Real-Time Initialization of Unknown Anchors for UWB-aided Navigation
Giulio Delama, Igor Borowski, Roland Jung, Stephan Weiss
TL;DR
The paper tackles automatic real-time initialization of unknown UWB anchors in GNSS-denied navigation by introducing a PDOP-based trigger, online outlier rejection, and an adaptive robust nonlinear optimization pipeline for tag-to-anchor measurements. It proves that a closest-point-to-anchor PDOP estimate is conservatively biased and does not require prior anchor positions, enabling reliable and fast anchor calibration during operation. Extensive simulations and real-world AMR and UAV experiments demonstrate improved initialization robustness, faster convergence, and reduced positioning error compared with state-of-the-art methods, aided by an open-source C++ library with a ROS wrapper. The work significantly enhances practical deployability of UWB-aided navigation in complex environments.
Abstract
This paper presents a framework for the real-time initialization of unknown Ultra-Wideband (UWB) anchors in UWB-aided navigation systems. The method is designed for localization solutions where UWB modules act as supplementary sensors. Our approach enables the automatic detection and calibration of previously unknown anchors during operation, removing the need for manual setup.
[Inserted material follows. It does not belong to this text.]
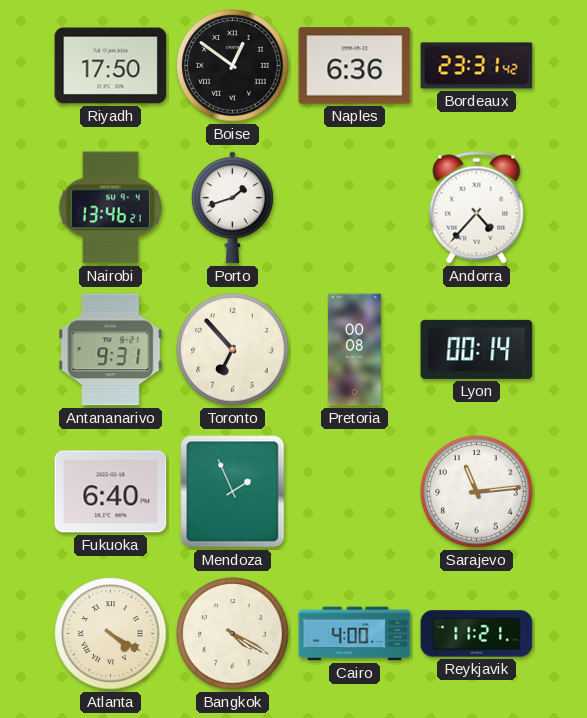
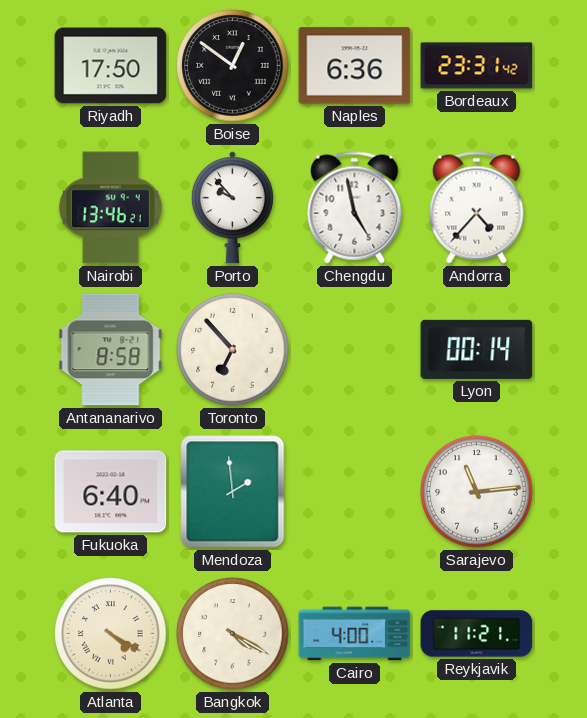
Porto: 1:42 -> 9:53
Chengdu: none -> 4:58
Antananarivo: 9:31 -> 8:58
Pretoria: 00:08 -> none
Mendoza: 1:56 -> 1:59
By combining an online Positional Dilution of Precision (PDOP) estimation, a lightweight outlier detection method, and an adaptive robust kernel for non-linear optimization, our approach significantly improves robustness and suitability for real-world applications compared to state-of-the-art. In particular, we show that our metric which triggers an initialization decision is more conservative than current ones commonly based on initial linear or non-linear initialization guesses. This allows for better initialization geometry and subsequently lower initialization errors. We demonstrate the proposed approach on two different mobile robots: an autonomous forklift and a quadcopter equipped with a UWB-aided Visual-Inertial Odometry (VIO) framework. The results highlight the effectiveness of the proposed method with robust initialization and low positioning error. We open-source our code in a C++ library including a ROS wrapper.